Meanings And Reprentations: Audience, Purpose, Genre, Mode Flashcards
1
Q
What is a discourse community?
A
- Discourse communities are a group of people with the same shared interests and belief systems who are likely to respond to a text in the same way.
- they can be large, e.g. one direction fans, teachers.
- they can be small, village book small.
2
Q
What are the 2 types of mode?
A
- writing
- speech
3
Q
What are the key features of writing?
A
Writing is:
- objective
- a monologue
- planned
- highly structured
- formal
- grammatically complex
- concerned with the past and the future
- decontextualised
4
Q
What are the key features of speech?
A
Speech is:
- interpersonal
- a dialogue
- spontaneous
- loosely structured
- grammatically simple
- concerned with the present
- usually informal
- contextualised
5
Q
What is the implied reader?
A
- Who the text is for, who would agree with the values of the text and would be interested.
6
Q
What is the actual reader?
A
- Anyone who happens to have received and will read the text.
7
Q
What is the difference between a broadsheet and a tabloid?
A
- Uneducated people generally read tabloids, whilst educated people read broadsheets.
- People in unskilled employment generally read tabloids, e.g. the Sun.
- Readers of broadsheets generally in skilled employment (generally middle class).
8
Q
List some examples of broadsheets:
A
- The telegraph: Right wing
- Daily mail: right wing
- the independent: left of centre
- the observer: left of centre
- the guardian: left wing
9
Q
List some examples of tabloids:
A
- the Sun: right wing
- the mirror: left wing
- daily express: right wing
10
Q
What is register?
A
- A variety of language that is associated with a particular situation of use.

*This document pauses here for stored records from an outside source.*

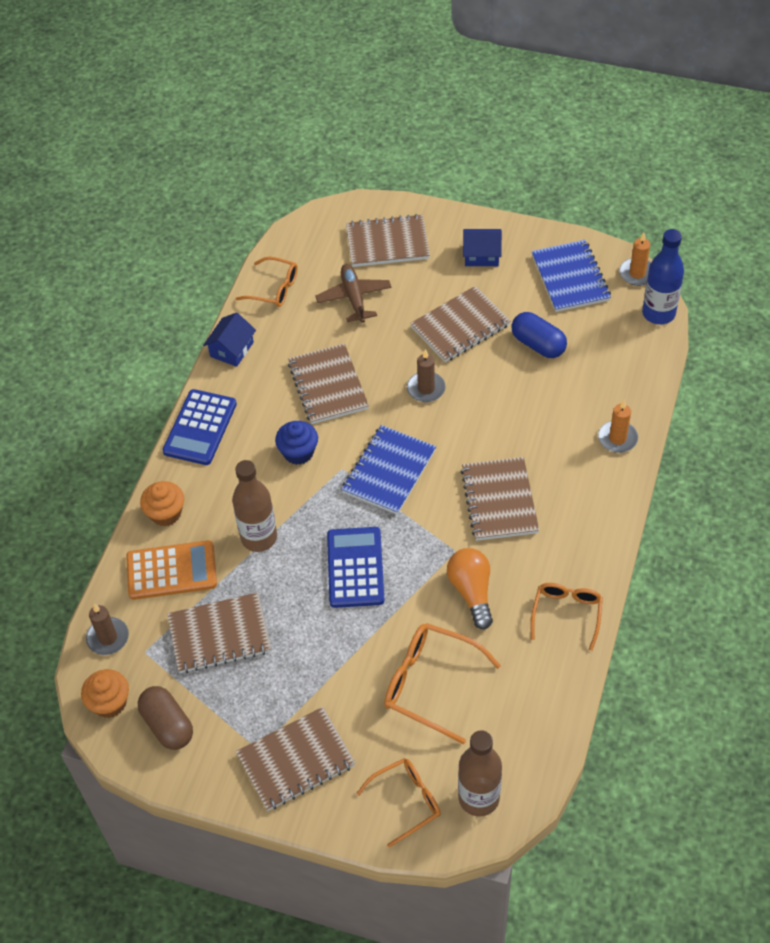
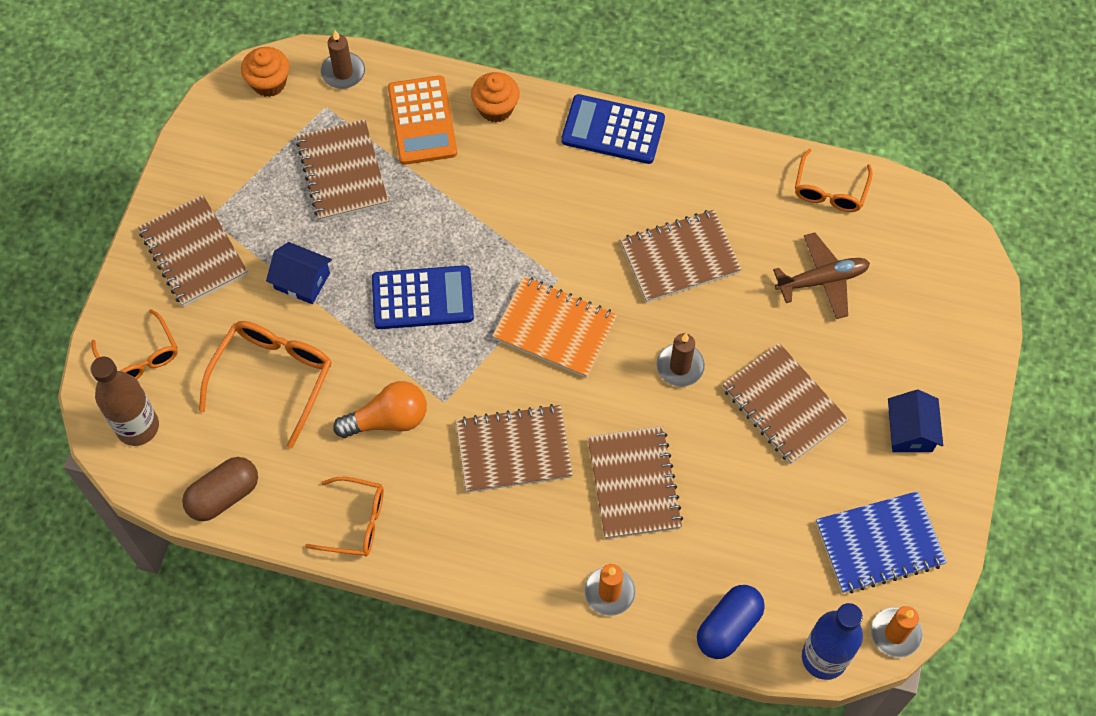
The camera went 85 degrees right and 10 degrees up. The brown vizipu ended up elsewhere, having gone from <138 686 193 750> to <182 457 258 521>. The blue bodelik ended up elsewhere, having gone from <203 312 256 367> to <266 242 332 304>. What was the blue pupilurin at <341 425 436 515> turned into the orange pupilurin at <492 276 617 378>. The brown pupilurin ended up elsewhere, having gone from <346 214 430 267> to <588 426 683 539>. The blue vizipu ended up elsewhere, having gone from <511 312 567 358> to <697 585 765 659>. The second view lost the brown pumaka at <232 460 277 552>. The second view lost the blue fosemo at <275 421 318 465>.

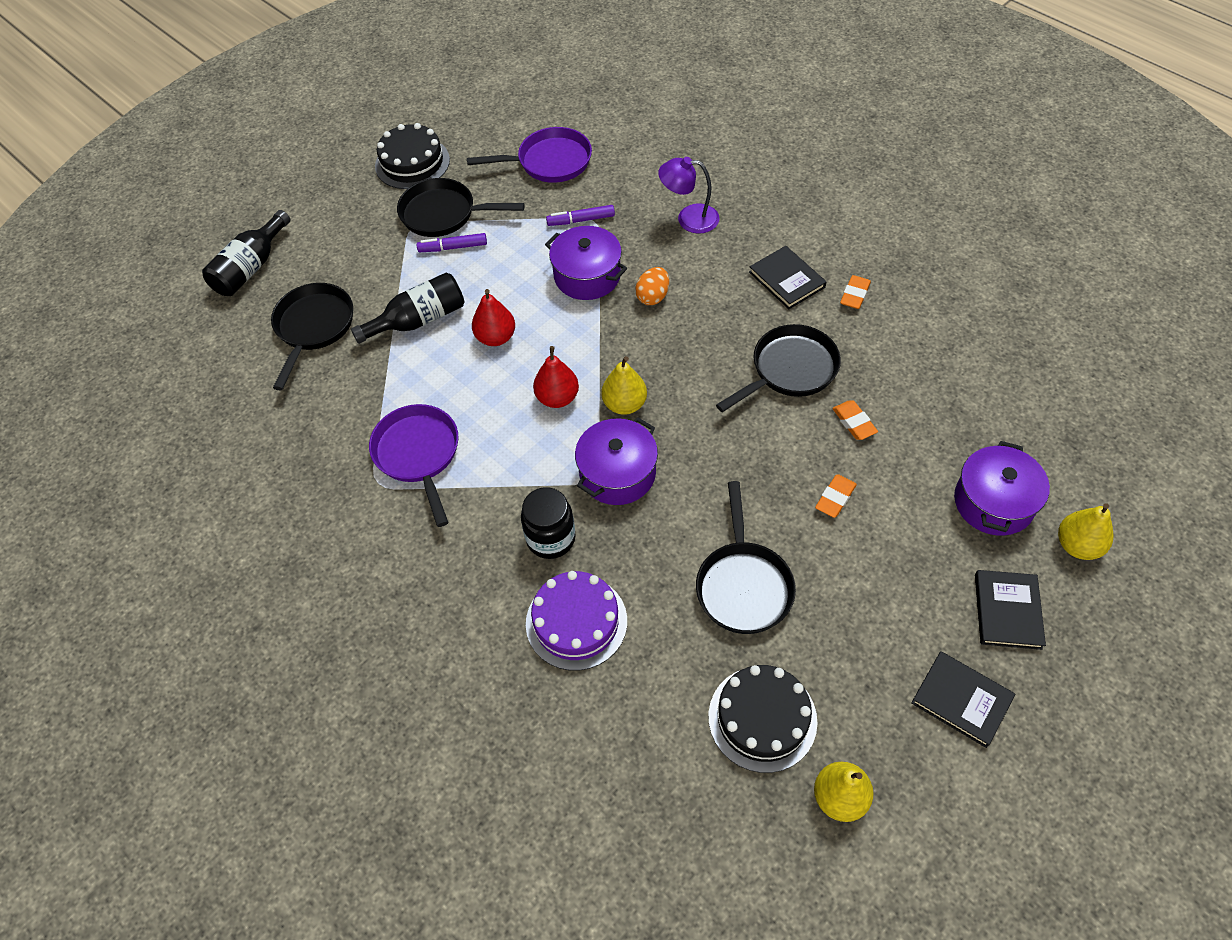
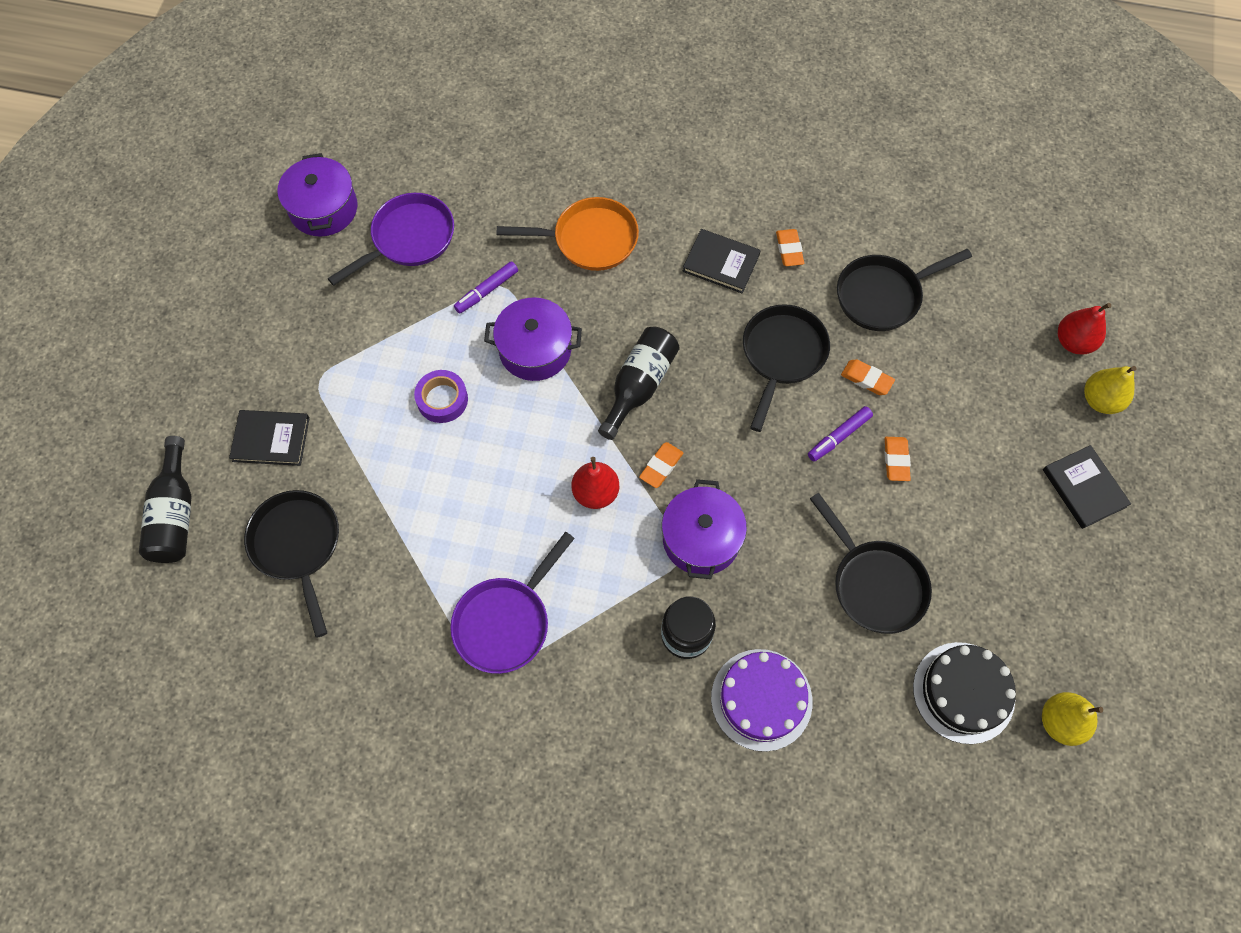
The camera went 35 degrees left and 10 degrees up. The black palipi ended up elsewhere, having gone from <911 651 1015 748> to <229 410 310 466>. The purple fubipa ended up elsewhere, having gone from <954 441 1050 536> to <278 153 357 237>. The second view gained the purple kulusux at <414 370 468 423>. The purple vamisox at <369 404 458 527> ended up facing another way, 90 degrees counterclockwise from before. Where the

- E.g. between students and teachers, between patients and doctors, between sports commentators etc.
11
Q
What are situational characteristics?
A
- A key characteristic of the time, place and contexts in which communication takes place:
- who are the people communicating?
- What is their relationship?
- Where is the setting?
- Are they communicating face-to-face or are they separated in time and place? (E.g. communicating by email, telephone, letter etc?)
- What is the purpose of the communication?
12
Q
What is intertextuality?
A
- a process by which texts borrow from or refer to conventions of other texts for a specific purpose or effect.
- All works of literature have been influenced by a previous work of literature.
- E.g. Harry Potter makes use of The Lord of The Rings along with other books
- His Dark Materials is a retelling of Paradise Lost.